The Cajun is a go.
Porsche will continue to pepper the SUV market with a new entry below the successful Cayenne, and the Cajun is expected to launch in North America in 2013.
Porsche’s supervisory board instructed the company to develop plans for production in a meeting on Monday.
The Cajun is a “working title,” and Porsche wants the SUV to attract new and younger customers to its fold. It will take aim at the Audi Q5 and offerings from BMW, including an expected X4. The Porsche will likely borrow Audi’s 3.0-liter supercharged, direct-injection six-cylinder engine, and diesel and hybrid variants are also planned, (“Face-Off,” AW, Nov. 8, 2010).
The Cajun has been one of the worst-kept secrets in the car industry, and its formal approval paves the way for Porsche to enter one of the most important and growing segments in the industry. It’s still unclear whether the new vehicle will have two or four doors, though four-wheel drive is likely.
Porsche is planning an aggressive product blitz as part of plans to increase its global sales. But new CEO Matthias Muller has been adamant that the company will remain true to its roots and not simply add vehicles for volume.
“We will have solutions that fit Porsche,” he said at the Paris motor show in October.
The Cajun is the second significant Porsche to get board approval to proceed, following the striking 918 Spyder which was revealed at the Geneva motor show.

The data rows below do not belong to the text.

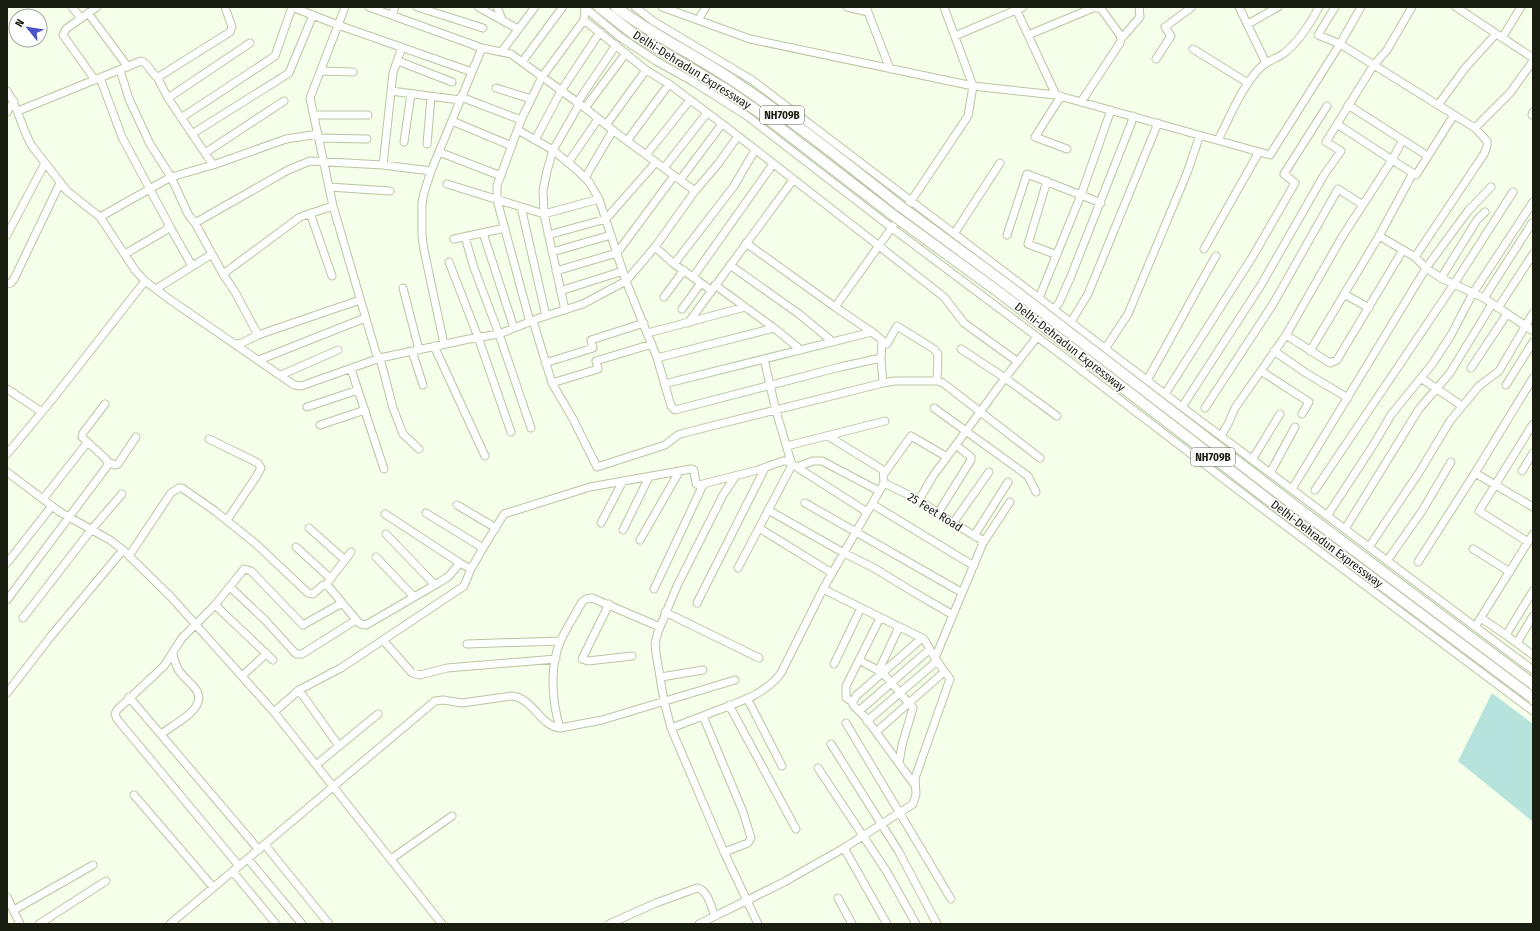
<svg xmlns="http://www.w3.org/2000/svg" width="1540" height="931" viewBox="0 0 1540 931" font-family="'Fira Sans Condensed',sans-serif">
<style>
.water{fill:#b6e4dd}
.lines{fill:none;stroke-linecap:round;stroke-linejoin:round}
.minor-casing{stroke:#b8c6a4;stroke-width:9}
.highway-casing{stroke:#b8c6a4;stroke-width:12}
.minor{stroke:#fff;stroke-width:7}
.highway{stroke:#fff;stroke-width:10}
.highway-bridge-casing{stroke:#b8c6a4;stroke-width:12;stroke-linecap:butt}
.highway-bridge{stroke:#fff;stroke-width:10}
.labels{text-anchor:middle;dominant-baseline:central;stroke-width:3;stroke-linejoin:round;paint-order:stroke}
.shield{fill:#fff;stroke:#5e6258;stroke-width:1}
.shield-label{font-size:11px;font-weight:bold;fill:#191e11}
.street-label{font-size:12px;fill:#191e11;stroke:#fff}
</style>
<rect width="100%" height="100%" fill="#f6ffe9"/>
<path class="water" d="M1492,693L1533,724V822L1458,761Z"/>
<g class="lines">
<defs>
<path id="minor" d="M72,7L81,18
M292,7L338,25L472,72
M345,7L310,98L333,206L376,353L380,358L393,408L403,434L419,449
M369,7L482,48L511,54L585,108L619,135L695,191
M417,7L483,28
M478,7L518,29
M497,7L502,19
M584,7L620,37L656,61L692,81L747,116L892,228L1064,357L1263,509L1533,711
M635,7L653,21L752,80L1182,407L1533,670
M662,7L750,39L973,86L1056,95L1270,155L1340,44L1475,128L1487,141V146L1484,154L1415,257
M847,7L868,12
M866,7L890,69
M1015,7L1056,95
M1239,7L1266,63
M1335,7L1318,35L1340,44L1361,7
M1456,7L1533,58
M88,13L128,67
M392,15L395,7
M584,20L646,70L669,84L729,129L879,246L944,297L964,323L1018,362
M698,20L706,7
M1248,24L1278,7
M1028,35L1093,8H1099L1102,10L1120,35L1121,39L1120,43L1081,102
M955,36L1023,7
M1502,38L1521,7
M1121,39L1140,17L1139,7
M1193,49L1248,83
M502,51L535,7
M1156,59L1171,36L1165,27L1192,7
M398,61L452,82
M522,62L562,8
M120,70L129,99L150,144L171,177L188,214L195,223L223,274L300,217L333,206
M321,71L353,72
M157,77L168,98L213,165
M100,78L122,137L169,225L166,230L125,254
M95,80L63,35L66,29L97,7
M496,88L531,99
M7,91C19,108 21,128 32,146L67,191L100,217L135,270L145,281L169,299L294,385L301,386L380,358L469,339L499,334L542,317L583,304L626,281L655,247L695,191L718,164L738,136
M391,91L460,100
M1061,96L1035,137L1067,149
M461,97L521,120
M168,98L250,43
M577,103L616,45
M1348,105L1423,153
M1438,105L1466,67L1496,34
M585,108L626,53
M18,111L141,61C149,63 150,73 157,77L160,76L230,32L232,27L225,7
M7,112L14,101
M314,115H368
M1532,115L1533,112
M181,118L275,56L292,7
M452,121L512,146
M1337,124L1392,160L1402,141
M606,125L646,70
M1475,128L1510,93L1533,61
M518,130L553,150L578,171L589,182L599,199L626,281L657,358L671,406L675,410L840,367L881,358
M192,134L289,73L313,15
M319,138L367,139
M535,140L561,91L600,32
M1218,140C1230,117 1242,86 1260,68C1266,61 1276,59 1283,54C1299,42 1310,24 1319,7
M627,141L669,84
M404,142L411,94
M427,144L431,97
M439,152L501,176
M205,153L284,101
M646,155L690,100
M568,163L598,119
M383,165L393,73L402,47
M664,168L707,113
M585,178L613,130
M680,180L722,124
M1047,181L1028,244L1057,255
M447,184L544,214L599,199
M329,187L390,191
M521,207L546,316
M310,213L332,276
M100,217L171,177L213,165L286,139L318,134
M195,223L288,170L310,161L383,165L431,171
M169,225L192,266
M483,233L514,328
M954,234L1000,163
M7,235L45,163
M548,235L606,219L656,162
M1007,235L1027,174L1081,195L1111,110
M1379,236L1415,257L1426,268L1441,278L1484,298L1533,331
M465,237L474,268L499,334L531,428
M454,239L505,228
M746,243L835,307L872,332L887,344L897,326L934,349L938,354L937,381
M655,247L674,264L711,290
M1204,249L1259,152
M552,252L611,235
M449,262L478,337L511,432
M674,264L734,186L755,150
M730,265L799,314L833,342
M556,271L617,253L674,176
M223,274L235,292L258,335
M693,277L773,164
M1441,278L1477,220L1485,212
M7,284L11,283L14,279L60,183
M715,285L774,328L801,350
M403,288L419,350
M156,289L212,254
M560,291L623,271
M1344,294L1369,308
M664,297L684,270
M1039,298L1081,195L1101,203
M1484,298L1532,223
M835,307L911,201L968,116L973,86L944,7
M1498,308L1533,254
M682,309L701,283
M1054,309L1059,303L1071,276L1131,124L1133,116
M565,310L544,214L543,191L547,171L553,150L579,105
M533,321L552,383L573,419L597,467L665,445L678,435L684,433L883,383L894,381H937L943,383L1040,458
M530,322L497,200V186L521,120L542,77L584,20L585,9
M1071,322L1088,294L1158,123
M688,323L793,180
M648,333L745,307
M1286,335L1330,363L1337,360L1403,250
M882,341L881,358L883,383
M235,344L242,343L258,335L360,300
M444,344L424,250L422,236V203L424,193L431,171L482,48
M434,346L485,456
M961,349L1005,378L1057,416
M1105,349L1128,314L1187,173L1200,135
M412,351L423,385
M1274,351L1306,373L1348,398
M1310,351L1379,236L1413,173
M657,358L774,328
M259,360L365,318
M545,363L593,348L591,340L644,323
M1471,368L1507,314
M351,369L384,469
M1261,371L1309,402L1302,414
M281,375L338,350
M1421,378L1462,406
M1147,380C1171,339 1192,297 1216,256
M552,383L598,369L596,361L652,344
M664,384L872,332
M1506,385L1533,342
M7,389L42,412
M1165,394L1253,256L1295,183L1284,174L1327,106
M307,407L358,390
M1182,407L1261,285L1324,175L1341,151L1326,142L1373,66L1387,50L1412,7
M934,408L1028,476L1036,492
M1205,408L1273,304L1338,189L1363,205
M320,425L365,410
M1221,436L1228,424L1235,408L1286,335L1342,237L1392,160L1416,175L1454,115
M209,439L258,463L261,468L256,477L227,520
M787,446L885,421
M7,454L51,401L145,281
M1252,460L1280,414
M108,462L115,465L118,464L136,437
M797,467L813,461H822L879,491
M1522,471L1533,453
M7,472L60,512L110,540L123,550L171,597L274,712L442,924
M1270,473L1295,427
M1475,473L1533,507
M884,474L911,436L947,457
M735,477L723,495L677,586L658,632L655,644L656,653L664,701L671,728L724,852L758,924
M884,483L919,500L953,523L982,540L983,543
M1292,489L1426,268L1468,211L1491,187
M1315,490L1454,284L1513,192
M43,499L87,443
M919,500L933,476L1005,378L1037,337
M805,503L961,592
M872,504L974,566
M457,505L496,528
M768,510L844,553L874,568L910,590L953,615
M426,513L483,548
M938,513L971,460V457L956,445
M385,514L460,563
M1327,516L1374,444L1391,415L1433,363L1451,335L1473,293L1533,202
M601,523L623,481
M953,523L989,472
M309,528L345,560
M759,528L832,573
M1345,529L1419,409L1450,373L1492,304
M623,530L649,477
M386,534L435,585
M974,536L1008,482
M640,540L679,472
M1528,542L1479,511L1533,424
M296,547L330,578
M1369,547L1420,471L1450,421L1479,386L1499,371L1533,313
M1473,549L1510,572
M129,556L171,493L179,488H182L215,511L256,544L308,593L313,594L323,585L328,586L358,622L361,624L366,625L440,582L449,576L460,563L471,569L483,548L504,514L590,487L691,469L694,470L696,484L699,485L758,470L783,461H787L867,512
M376,557L414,597
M1387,561L1422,511L1451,462
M1418,562L1475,473L1533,378
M7,563L52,506
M738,568L792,465L776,411L764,359
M328,582L351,552
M230,587L264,619L296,654H302L356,620
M654,589L703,485
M823,589L924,639L935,658
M1533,591L1506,635L1533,655
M7,600L108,465L106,459L82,437L83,433L105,404
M697,603L765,468
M609,604L582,659L588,661L632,656
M215,605L273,660
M665,612L759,658
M23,618L91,530L122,494
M1481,618L1506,635
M660,627L592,598L586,599L582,602C575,615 567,627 561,640C549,666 552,702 560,728L602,720L735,680
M1475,627L1533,534
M383,640L412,673L420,675L447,668L556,659
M1517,643L1533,616
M467,644L560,641
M859,660L883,673L913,708L902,745L899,763
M834,664L861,608
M879,670L899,627
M243,675L266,654
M661,677L703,670
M299,690L339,746
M7,693L51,636L123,550
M129,697L259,850
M747,698L782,766
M853,702L846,698V686L880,618
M729,705L796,829
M859,711L930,649
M274,712L299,690L341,668L464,586L471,569
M703,716C729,705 764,697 781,673L823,589L884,483L883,470L828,436
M867,721L937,661
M846,723L951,899
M671,728L703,716L743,812L751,838L748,843L724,852
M876,732L944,672
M161,734C174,724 212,707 194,687C182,674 177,673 173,654
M831,744L899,852L937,924
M316,765L378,714
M818,768L887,872L916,924
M914,784L865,717L853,705V702L856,696L922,638
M134,795L213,887
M265,845L329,924
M844,848L887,924
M248,859L302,924
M391,859L452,816
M239,866L117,719L115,714L117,710L164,666L182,638L215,605L244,569L251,571L303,625L342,603
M233,872L276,924
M7,897L20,924
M838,898L852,924
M14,910L93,865
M39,924L106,881
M170,924L435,701L443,700L462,703L512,696C533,698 540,726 560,728
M609,924L656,903L697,888C708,890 711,907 715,916
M699,924L784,882L844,848L913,804L916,794L915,778L950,679L935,658L983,543L1010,502"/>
<path id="highway" d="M599,7L635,35L727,90L763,115L893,215
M616,7C653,36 696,55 735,82C792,120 846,163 900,206"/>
</defs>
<use href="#minor" class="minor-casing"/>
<use href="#highway" class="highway-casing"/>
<use href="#minor" class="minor"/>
<use href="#highway" class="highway"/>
<defs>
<path id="highway-bridge" d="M900,206L1006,284L1303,512L1533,684
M893,215L1000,293L1296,521L1533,698"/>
</defs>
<use href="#highway-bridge" class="highway-bridge-casing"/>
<use href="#highway-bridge" class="highway-bridge"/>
</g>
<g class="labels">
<g class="shield">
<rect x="760" y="106" width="44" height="18" rx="3"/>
<rect x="1191" y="448" width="44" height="18" rx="3"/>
</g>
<g class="shield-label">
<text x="782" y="115">NH709B</text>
<text x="1213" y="457">NH709B</text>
</g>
<g class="street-label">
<text transform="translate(692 70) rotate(32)">Delhi-Dehradun Expressway</text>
<text transform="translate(1070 347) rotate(38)">Delhi-Dehradun Expressway</text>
<text transform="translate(935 512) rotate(32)">25 Feet Road</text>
<text transform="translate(1327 544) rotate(37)">Delhi-Dehradun Expressway</text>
</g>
</g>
<rect width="1540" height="931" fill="none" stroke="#191e11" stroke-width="16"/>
<g transform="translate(28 28) rotate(300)"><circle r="19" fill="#ffffff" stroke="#a3a5a0"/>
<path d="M0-3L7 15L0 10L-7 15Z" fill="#4a52c8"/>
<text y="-6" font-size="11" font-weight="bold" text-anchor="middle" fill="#191e11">N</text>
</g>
</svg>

Porsche is aiming to sell 150,000 vehicles around the world, up dramatically from 81,000 in its most recent fiscal year. The company is a division of Volkswagen AG, which has designs on passing Toyota and General Motors for the title of world’s largest automaker.
Ed Kim, director of industry analysis for AutoPacific, says the Cajun will help Porsche meet CAFE regulations in the United States and satisfy Europeans thirst for smaller rides.
“The segment has growing popularity in the U.S. too, so despite US consumers not necessarily asking for a small Porsche crossover, the Cajun will undoubtedly find buyers,” he said. “It will be incumbent on Porsche though to make sure such a vehicle, which could be perceived as low end, does not damage the Porsche brand. Small does not necessarily mean downmarket in Europe, but it does have that connotation here.”